▸ Supplied text:
::::::::::

In [44]:
!pip install portalocker



In [45]:
import torch
import torch.nn as nn
import torch.optim as optim
import numpy as np

from tqdm import tqdm
import time

device = torch.device("cuda")

In [46]:
def txt2list(filename):
  f = open(filename, 'r')
  lines = f.readlines()
  f.close()
  raw = ''.join(lines)
  sents_raw = raw.split('\n\n')
  words_raw=[]
  for sent in sents_raw:
    words_raw.append(sent.split('\n'))
  words_raw=words_raw[:-1]
  tokenized_list = []
  for words in words_raw:
    w_list, pos_list = [],[]
    for word in words:
      w, pos = tuple(word.split('\t'))
      w_list.append(w.lower())
      pos_list.append(pos)
    tokenized_list.append((w_list, pos_list))
  return tokenized_list

In [47]:
train_list = txt2list('/content/drive/MyDrive/Colab Notebooks/POS_tagger/train.txt')

::::::::::

▸ Source material:
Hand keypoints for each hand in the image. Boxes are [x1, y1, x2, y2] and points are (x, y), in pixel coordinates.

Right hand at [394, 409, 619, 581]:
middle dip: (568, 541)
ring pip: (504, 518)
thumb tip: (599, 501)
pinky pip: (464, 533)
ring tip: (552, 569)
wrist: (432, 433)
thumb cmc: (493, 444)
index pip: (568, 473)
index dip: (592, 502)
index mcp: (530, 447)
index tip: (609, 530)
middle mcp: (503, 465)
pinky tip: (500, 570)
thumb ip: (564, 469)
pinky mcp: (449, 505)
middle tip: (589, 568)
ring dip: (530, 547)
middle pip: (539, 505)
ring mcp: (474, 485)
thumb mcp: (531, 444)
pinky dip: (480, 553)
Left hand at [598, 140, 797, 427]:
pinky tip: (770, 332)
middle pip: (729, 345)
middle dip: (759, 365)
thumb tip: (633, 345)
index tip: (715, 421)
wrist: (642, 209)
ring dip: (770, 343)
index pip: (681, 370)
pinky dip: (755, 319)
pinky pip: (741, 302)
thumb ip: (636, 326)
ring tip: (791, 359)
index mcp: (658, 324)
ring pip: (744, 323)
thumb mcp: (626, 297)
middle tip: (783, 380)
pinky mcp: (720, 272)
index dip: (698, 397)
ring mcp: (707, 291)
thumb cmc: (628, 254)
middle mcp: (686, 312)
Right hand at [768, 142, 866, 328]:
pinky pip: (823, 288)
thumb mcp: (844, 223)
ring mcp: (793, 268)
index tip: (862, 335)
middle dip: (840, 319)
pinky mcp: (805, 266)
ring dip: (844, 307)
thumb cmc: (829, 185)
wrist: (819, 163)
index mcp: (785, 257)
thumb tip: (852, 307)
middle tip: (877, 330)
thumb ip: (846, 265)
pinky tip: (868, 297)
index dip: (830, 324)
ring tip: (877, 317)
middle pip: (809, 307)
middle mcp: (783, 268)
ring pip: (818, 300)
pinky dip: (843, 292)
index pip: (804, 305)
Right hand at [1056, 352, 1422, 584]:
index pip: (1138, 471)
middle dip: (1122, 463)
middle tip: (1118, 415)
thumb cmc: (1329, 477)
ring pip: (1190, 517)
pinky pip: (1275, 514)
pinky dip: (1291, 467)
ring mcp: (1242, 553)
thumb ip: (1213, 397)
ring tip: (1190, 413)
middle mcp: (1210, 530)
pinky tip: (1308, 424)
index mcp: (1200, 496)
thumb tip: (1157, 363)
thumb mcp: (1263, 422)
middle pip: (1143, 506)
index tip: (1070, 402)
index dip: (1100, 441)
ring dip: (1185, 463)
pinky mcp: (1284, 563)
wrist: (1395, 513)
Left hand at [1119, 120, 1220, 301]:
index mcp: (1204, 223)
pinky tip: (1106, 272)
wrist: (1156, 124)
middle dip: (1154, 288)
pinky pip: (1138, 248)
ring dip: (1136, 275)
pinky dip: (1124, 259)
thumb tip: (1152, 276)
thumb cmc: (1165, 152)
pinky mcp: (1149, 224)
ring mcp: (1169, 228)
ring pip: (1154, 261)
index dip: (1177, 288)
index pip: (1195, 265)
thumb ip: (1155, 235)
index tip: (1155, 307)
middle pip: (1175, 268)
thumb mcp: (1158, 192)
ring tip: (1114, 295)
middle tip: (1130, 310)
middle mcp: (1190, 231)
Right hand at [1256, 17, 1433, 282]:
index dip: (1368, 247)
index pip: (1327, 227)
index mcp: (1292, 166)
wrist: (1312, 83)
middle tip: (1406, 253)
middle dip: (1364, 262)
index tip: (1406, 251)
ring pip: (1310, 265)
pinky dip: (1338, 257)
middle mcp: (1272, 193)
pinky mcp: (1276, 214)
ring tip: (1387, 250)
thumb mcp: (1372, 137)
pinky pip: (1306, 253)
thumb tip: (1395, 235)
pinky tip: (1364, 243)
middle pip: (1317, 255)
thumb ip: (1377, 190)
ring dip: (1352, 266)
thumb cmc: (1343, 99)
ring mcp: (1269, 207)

::::::::::

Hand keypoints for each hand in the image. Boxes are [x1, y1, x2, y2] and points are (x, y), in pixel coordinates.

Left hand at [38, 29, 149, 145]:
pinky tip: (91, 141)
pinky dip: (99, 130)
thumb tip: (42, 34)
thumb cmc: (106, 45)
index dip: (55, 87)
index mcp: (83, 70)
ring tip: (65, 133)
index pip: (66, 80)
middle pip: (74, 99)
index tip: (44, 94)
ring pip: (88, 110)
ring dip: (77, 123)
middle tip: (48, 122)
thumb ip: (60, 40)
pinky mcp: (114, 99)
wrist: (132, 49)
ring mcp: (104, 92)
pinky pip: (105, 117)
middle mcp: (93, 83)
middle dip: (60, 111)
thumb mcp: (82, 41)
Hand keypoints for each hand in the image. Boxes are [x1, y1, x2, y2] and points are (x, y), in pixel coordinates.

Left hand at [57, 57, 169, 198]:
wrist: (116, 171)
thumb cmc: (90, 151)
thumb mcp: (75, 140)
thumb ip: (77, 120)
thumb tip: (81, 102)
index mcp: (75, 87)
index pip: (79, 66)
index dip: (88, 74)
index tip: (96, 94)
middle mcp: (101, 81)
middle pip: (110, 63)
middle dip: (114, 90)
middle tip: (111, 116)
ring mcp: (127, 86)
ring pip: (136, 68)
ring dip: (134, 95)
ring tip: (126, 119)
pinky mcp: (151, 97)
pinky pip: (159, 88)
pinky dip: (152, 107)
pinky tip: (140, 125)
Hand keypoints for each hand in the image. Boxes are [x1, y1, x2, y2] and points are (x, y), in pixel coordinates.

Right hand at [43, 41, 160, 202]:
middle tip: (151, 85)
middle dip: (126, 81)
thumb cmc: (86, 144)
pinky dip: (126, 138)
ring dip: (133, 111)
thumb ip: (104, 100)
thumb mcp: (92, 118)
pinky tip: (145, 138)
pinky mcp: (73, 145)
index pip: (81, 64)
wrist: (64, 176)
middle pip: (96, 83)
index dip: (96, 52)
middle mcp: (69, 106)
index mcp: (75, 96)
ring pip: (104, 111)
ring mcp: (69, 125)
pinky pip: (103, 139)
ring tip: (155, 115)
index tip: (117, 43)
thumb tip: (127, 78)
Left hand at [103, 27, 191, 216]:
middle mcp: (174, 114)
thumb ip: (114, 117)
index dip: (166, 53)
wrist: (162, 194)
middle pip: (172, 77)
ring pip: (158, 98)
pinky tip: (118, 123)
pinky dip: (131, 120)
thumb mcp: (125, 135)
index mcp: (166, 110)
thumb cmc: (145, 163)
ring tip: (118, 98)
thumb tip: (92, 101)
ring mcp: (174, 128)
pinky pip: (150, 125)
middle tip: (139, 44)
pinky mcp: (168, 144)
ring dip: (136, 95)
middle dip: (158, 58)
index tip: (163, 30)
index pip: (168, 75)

::::::::::

▸ Exercise objective:
Answer these about the notebook code:
(a) Which package does the first cell install with pip?
(b) What device string is passed to torch.device?
(c) In txt2list, what character does each line get split on to separate the word from its pos value?
Please rely on the notebook code alone, not the rows.

▸ The completed task:
(a) portalocker
(b) "cuda"
(c) A tab ('\t')